=== WHAT IS REQUIRED ===
The complete listing below should be transcribed precisely.
- - -
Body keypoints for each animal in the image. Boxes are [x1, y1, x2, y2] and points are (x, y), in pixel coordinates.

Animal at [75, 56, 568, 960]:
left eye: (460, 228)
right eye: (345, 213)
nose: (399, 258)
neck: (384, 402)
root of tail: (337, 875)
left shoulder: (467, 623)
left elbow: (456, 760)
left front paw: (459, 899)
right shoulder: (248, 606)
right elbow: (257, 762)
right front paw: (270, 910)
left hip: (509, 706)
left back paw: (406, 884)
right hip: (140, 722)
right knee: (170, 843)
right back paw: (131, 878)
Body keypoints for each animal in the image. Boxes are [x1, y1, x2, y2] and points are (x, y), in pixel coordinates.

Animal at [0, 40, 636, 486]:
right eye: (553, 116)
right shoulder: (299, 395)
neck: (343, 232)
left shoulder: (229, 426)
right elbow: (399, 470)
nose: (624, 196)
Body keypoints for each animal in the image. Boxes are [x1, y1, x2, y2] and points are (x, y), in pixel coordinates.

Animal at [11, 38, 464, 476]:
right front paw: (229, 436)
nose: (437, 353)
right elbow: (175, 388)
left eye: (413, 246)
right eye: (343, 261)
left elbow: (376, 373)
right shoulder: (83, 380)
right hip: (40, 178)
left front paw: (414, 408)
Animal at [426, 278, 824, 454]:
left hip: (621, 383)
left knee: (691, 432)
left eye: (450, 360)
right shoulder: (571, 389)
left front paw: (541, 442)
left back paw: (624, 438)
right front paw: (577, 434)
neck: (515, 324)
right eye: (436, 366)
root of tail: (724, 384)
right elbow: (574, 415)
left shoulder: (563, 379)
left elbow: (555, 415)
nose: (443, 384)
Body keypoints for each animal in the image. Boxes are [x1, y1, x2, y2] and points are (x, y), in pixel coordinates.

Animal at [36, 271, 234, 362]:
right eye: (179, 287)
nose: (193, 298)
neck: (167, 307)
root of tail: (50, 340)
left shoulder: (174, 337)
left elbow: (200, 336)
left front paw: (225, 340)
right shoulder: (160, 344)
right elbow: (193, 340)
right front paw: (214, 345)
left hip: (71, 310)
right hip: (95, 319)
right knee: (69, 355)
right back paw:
- - -
=== RESPONSE TO THIS EXERCISE ===
Body keypoints for each animal in the image. Boxes are [x1, y1, x2, y2] and points are (x, y), in pixel coordinates.

Animal at [75, 56, 568, 960]:
left eye: (460, 228)
right eye: (345, 213)
nose: (399, 258)
neck: (384, 402)
root of tail: (337, 875)
left shoulder: (467, 623)
left elbow: (456, 760)
left front paw: (459, 899)
right shoulder: (248, 606)
right elbow: (257, 762)
right front paw: (270, 910)
left hip: (509, 706)
left back paw: (406, 884)
right hip: (140, 722)
right knee: (170, 843)
right back paw: (131, 878)
Body keypoints for each animal in the image. Boxes are [x1, y1, x2, y2] and points are (x, y), in pixel coordinates.

Animal at [0, 40, 636, 486]:
right eye: (553, 116)
right shoulder: (299, 395)
neck: (343, 232)
left shoulder: (229, 426)
right elbow: (399, 470)
nose: (624, 196)
Body keypoints for each animal in the image. Boxes are [x1, y1, x2, y2] and points are (x, y), in pixel coordinates.

Animal at [11, 38, 464, 476]:
right front paw: (229, 436)
nose: (437, 353)
right elbow: (175, 388)
left eye: (413, 246)
right eye: (343, 261)
left elbow: (376, 373)
right shoulder: (83, 380)
right hip: (40, 178)
left front paw: (414, 408)
Animal at [426, 278, 824, 454]:
left hip: (621, 383)
left knee: (691, 432)
left eye: (450, 360)
right shoulder: (571, 389)
left front paw: (541, 442)
left back paw: (624, 438)
right front paw: (577, 434)
neck: (515, 324)
right eye: (436, 366)
root of tail: (724, 384)
right elbow: (574, 415)
left shoulder: (563, 379)
left elbow: (555, 415)
nose: (443, 384)
Body keypoints for each animal in the image. Boxes are [x1, y1, x2, y2] and points are (x, y), in pixel coordinates.

Animal at [36, 271, 234, 362]:
right eye: (179, 287)
nose: (193, 298)
neck: (167, 307)
root of tail: (50, 340)
left shoulder: (174, 337)
left elbow: (200, 336)
left front paw: (225, 340)
right shoulder: (160, 344)
right elbow: (193, 340)
right front paw: (214, 345)
left hip: (71, 310)
right hip: (95, 319)
right knee: (69, 355)
right back paw:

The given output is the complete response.